What you are asked to do:
Answer the following from the passage on collective problem solving below:
(a) What is the title of the book credited to Surowiecki?
(b) In what year did Galton conduct the contest about guessing the weight of an ox?
(c) In Gordon's ranking of object weights, what average was reported for collectives of fifty?
Top of Document segment
The problem of using a large collective to solve some common problems in the real world has been being more popular in recent years, after the influential book The Wisdom of Crowds has been published by Surowiecki [51]. However, maybe it has existed for a very long time, especially in the field of psychology. For instance, in 1907 Galton conducted a contest about guessing the weight of an ox [13]. Through experimental analysis, the collective guess was only 9 pounds off the actual weight. Similarly, in case of ranking the weights of the objects, introduced by Gordon in [15], the average of all collective members rankings is 0.79 for collectives of ten; 0.86 for collectives of twenty; and for collectives of fifty it was 0.94.
Bottom of Document segment
Top of Record extracts
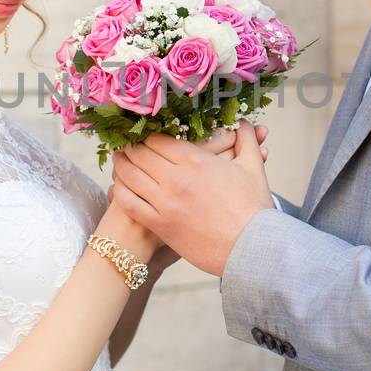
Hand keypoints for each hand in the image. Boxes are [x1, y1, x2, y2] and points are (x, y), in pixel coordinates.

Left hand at [110, 120, 274, 276]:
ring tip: (117, 161)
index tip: (140, 132)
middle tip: (123, 143)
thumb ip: (245, 140)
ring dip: (120, 166)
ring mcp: (165, 203)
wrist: (252, 248)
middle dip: (130, 147)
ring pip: (130, 177)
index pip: (158, 140)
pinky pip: (130, 204)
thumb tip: (243, 122)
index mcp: (196, 161)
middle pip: (140, 155)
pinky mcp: (161, 225)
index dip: (146, 134)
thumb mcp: (253, 167)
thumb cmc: (254, 208)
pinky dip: (120, 192)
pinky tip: (118, 188)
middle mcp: (176, 179)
Bottom of Record extracts
Task result:
(a) The Wisdom of Crowds
(b) 1907
(c) 0.94